海の声

漆湯講義

37. 熟れたトマトと夏の風鈴

少し歩いたところに小さな階段を見つけた。

「こっから降りんのか…」

『なんかワクワクするね♪』

海美は崖に続く階段の発見に心躍らせているようだが、その階段の周りには草が膝丈程まで生い茂っていてとても降りる気にはなれない…

『行こっ♪きっといい眺めだよ?』

そう言って階段を降りようとする海美の手を…俺は無意識に掴んだ。

「あっ、ごめんコレはっ…その…お前そんな格好じゃ服汚れるし…足だってさ…」

慌てて離した手に残る海美の柔らかな感触が頭から離れない。

『いいよ、そんな事。行こっ。』

「待てよっ。その…やめたほうがいいんじゃね?こっからでも眺めいいしさ。」

しかし海美は納得する様子は無い。

『やだよ。もう来れないかもしれないし、せっかく来たんだからあそこ行きたい。』

なに子供みたいなこと…ここだったらいつでも来れるだろ。

俺は勢いよく頭を掻きむしる。
すると海美はふと何かを思いついたようにポンと左手に拳を落とすととんでもない事を言い出す。

『じゃぁさぁ…おんぶ…は?』

「はっ?!はぁぁぁぁぁ?!?!」

おんぶってお前、なに言ってんのか分かってんのか!それってお前背中に身体が密着してだな!体重を俺に預けてその…とりあえずバカじゃねーのっっっ!!!
てかなんでそんな会って間もない男女がそんな関係になんだよ!ちょっと前まで"別に…。"とか"そう…。"とか素っ気ない返事ばっかしてたくせになんだよいきなりっっ!!
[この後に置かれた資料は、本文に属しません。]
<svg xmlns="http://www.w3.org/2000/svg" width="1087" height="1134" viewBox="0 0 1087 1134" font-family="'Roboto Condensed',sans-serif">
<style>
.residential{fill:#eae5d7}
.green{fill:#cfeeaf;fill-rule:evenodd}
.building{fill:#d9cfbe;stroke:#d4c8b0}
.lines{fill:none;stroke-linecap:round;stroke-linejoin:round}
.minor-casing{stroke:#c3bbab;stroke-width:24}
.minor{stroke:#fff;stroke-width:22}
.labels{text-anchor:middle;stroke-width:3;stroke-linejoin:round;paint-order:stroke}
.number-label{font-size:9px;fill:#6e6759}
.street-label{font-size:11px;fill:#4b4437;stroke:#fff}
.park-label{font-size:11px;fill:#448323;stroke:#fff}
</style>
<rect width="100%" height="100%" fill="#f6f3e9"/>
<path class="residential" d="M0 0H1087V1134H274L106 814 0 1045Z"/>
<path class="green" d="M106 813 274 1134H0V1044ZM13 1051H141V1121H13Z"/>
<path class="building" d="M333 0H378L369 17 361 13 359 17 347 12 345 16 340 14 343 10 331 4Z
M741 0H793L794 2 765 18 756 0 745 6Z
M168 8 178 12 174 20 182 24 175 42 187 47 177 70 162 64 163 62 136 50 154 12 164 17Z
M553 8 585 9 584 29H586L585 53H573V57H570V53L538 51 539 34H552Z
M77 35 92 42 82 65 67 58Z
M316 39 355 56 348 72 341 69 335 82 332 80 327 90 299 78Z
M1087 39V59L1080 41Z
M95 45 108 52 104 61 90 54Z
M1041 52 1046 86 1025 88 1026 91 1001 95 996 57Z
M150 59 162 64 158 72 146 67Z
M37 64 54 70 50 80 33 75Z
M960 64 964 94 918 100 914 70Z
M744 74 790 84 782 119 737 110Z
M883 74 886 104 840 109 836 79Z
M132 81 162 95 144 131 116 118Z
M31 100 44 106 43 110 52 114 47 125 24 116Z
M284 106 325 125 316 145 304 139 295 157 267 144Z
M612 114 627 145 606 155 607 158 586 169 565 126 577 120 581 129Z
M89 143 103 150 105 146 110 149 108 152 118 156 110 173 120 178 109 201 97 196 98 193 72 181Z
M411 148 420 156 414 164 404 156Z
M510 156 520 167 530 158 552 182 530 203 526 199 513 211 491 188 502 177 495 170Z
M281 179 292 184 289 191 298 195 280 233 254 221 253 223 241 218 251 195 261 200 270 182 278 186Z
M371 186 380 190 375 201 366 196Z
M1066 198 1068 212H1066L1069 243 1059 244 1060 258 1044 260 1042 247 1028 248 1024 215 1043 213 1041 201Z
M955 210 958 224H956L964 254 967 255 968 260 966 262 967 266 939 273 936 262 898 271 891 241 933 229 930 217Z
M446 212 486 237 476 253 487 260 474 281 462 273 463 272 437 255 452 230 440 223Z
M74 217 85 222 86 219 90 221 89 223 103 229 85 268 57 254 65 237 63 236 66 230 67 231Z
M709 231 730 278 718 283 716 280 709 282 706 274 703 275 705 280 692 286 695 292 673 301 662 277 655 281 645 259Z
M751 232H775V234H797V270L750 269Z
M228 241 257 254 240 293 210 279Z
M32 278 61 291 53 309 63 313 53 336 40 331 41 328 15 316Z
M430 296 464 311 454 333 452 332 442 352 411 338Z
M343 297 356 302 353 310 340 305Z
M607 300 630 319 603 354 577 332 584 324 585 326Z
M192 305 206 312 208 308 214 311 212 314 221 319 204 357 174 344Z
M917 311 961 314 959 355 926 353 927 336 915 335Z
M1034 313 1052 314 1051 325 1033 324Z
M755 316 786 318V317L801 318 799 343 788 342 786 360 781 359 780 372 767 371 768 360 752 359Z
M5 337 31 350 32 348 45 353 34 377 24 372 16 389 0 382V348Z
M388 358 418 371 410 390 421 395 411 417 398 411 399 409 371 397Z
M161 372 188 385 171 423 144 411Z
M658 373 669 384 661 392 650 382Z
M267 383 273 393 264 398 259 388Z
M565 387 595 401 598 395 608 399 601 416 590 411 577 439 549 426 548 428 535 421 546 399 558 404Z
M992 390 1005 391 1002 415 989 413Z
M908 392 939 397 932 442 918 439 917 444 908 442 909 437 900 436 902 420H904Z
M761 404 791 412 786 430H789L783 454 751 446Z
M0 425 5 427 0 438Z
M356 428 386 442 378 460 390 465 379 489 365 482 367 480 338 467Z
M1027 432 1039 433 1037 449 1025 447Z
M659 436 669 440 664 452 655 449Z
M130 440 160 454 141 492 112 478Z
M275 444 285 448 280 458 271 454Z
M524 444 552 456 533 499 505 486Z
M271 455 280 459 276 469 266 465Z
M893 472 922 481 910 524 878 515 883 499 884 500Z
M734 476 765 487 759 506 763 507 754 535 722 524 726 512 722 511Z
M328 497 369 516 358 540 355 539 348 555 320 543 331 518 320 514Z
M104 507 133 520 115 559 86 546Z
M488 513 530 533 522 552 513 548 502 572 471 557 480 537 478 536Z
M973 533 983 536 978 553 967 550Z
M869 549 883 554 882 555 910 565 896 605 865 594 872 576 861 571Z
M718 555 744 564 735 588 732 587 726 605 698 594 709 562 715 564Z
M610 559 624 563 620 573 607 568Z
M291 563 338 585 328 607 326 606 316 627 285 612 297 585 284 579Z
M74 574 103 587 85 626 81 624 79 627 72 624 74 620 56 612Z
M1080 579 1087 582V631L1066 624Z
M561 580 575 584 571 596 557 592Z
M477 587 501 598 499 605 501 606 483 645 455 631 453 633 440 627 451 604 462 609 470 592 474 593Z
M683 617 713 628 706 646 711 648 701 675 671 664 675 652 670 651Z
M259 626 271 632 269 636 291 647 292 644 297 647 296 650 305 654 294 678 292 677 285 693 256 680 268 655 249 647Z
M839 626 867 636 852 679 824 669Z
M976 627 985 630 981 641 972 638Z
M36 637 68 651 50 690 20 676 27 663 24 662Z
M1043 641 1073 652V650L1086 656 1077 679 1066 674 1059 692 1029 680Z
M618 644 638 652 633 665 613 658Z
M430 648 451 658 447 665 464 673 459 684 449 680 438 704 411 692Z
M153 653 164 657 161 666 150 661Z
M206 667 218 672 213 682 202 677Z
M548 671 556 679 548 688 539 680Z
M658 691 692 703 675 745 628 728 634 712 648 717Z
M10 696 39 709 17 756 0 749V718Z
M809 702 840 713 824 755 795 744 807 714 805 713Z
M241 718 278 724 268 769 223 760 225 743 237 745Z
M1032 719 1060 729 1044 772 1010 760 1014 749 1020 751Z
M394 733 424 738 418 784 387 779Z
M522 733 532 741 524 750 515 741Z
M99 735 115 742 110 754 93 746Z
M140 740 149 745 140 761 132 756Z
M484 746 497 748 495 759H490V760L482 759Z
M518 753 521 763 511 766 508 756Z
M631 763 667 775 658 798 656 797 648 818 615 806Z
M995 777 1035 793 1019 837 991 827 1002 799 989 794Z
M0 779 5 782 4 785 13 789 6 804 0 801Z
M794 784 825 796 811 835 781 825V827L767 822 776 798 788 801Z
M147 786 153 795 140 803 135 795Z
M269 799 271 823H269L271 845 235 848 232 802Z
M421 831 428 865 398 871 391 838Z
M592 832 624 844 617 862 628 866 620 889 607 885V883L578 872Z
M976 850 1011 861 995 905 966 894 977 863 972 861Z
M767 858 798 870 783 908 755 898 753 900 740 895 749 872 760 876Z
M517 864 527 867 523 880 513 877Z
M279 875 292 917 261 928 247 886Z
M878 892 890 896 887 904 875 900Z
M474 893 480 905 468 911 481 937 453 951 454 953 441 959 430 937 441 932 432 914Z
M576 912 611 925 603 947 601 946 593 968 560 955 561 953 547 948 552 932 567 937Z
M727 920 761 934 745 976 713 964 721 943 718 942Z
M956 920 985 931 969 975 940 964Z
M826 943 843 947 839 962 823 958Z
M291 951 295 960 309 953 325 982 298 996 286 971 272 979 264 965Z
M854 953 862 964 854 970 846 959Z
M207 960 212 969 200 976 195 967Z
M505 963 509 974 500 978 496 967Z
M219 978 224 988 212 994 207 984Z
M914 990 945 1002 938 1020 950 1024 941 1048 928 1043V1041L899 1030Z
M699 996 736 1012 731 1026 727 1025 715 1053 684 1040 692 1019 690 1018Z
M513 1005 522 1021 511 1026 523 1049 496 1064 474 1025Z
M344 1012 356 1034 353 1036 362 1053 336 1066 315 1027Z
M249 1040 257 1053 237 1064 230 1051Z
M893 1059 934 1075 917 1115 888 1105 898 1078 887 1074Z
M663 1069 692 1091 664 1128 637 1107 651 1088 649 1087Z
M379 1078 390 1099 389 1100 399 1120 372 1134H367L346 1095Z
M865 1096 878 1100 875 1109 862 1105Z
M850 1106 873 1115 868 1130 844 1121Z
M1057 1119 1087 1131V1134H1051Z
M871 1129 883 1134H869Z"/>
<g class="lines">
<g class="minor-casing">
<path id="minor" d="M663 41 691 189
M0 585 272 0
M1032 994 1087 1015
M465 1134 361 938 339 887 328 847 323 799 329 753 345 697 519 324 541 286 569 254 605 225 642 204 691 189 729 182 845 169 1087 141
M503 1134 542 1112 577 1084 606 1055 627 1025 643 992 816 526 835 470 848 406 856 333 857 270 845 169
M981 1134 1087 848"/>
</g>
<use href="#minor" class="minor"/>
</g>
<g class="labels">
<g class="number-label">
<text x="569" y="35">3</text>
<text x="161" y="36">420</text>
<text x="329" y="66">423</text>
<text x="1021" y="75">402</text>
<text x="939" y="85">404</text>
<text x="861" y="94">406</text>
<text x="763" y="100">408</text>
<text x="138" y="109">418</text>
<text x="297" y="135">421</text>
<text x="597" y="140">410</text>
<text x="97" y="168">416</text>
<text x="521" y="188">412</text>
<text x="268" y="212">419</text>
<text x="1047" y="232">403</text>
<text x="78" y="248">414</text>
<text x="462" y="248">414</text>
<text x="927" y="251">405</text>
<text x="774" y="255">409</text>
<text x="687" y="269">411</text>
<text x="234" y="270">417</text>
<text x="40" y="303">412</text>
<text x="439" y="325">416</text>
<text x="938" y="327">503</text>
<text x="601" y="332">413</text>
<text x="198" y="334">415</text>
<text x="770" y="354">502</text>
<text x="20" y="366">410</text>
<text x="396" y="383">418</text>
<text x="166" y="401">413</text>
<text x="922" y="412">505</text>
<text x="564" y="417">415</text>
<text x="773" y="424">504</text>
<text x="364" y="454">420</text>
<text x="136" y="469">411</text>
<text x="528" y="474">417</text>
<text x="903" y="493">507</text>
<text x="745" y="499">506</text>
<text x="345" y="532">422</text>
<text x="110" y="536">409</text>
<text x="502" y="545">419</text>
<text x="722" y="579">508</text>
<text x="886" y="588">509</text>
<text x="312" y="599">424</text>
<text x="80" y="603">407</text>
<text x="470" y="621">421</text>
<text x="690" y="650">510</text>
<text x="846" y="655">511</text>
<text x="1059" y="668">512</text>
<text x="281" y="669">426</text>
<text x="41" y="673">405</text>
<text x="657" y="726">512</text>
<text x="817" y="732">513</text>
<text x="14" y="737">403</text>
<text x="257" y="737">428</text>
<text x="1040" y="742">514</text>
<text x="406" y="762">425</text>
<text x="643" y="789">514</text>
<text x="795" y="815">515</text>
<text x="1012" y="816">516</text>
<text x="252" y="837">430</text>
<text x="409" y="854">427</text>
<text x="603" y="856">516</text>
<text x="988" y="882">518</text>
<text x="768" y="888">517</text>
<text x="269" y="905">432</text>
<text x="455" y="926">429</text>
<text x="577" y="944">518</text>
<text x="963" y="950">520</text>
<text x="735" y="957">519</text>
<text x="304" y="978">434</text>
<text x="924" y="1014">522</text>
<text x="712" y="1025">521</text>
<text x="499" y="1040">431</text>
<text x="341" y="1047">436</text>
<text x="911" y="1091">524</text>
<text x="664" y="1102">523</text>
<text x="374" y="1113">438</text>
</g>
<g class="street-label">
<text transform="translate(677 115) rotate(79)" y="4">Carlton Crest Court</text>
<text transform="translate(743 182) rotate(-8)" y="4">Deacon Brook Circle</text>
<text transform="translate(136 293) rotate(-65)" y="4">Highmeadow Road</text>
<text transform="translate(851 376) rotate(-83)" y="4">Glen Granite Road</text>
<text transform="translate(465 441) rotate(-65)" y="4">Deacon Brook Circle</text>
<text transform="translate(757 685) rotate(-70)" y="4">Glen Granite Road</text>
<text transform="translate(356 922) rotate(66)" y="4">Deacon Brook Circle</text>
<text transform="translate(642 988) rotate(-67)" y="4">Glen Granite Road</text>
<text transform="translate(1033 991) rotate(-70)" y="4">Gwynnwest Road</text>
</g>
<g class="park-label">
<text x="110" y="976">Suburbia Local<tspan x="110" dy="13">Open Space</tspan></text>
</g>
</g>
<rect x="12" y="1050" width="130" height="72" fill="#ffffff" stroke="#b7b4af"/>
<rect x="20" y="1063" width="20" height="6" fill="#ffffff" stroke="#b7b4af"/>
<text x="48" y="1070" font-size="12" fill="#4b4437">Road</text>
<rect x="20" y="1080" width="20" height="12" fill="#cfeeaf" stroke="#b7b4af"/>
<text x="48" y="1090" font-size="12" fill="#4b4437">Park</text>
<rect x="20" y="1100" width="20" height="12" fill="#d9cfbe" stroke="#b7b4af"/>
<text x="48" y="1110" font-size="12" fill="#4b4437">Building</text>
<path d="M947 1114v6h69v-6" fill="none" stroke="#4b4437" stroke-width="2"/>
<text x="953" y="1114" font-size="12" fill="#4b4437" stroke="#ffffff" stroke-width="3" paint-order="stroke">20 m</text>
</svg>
自分の発言の重大さに気づいてもいないのか、海美はあっさりとした口調で『それなら問題カイケツでしょ?』と微笑む。


「そりゃそうかも知れないけどだって俺さぁ!…俺さぁじゃなくてその….アレじゃん!分かってくれよ!!」
顔がアツイ…!!
自分でも顔が熟れたトマトのように赤く染まっているだろう事が容易に想像できる。
『ふふ♪ほんと面白いねキミ。私のこと"女の子"として見てくれてるんだ?』

生意気に目を細めて、口にピンと立てた人差し指を当てながら海美は笑う。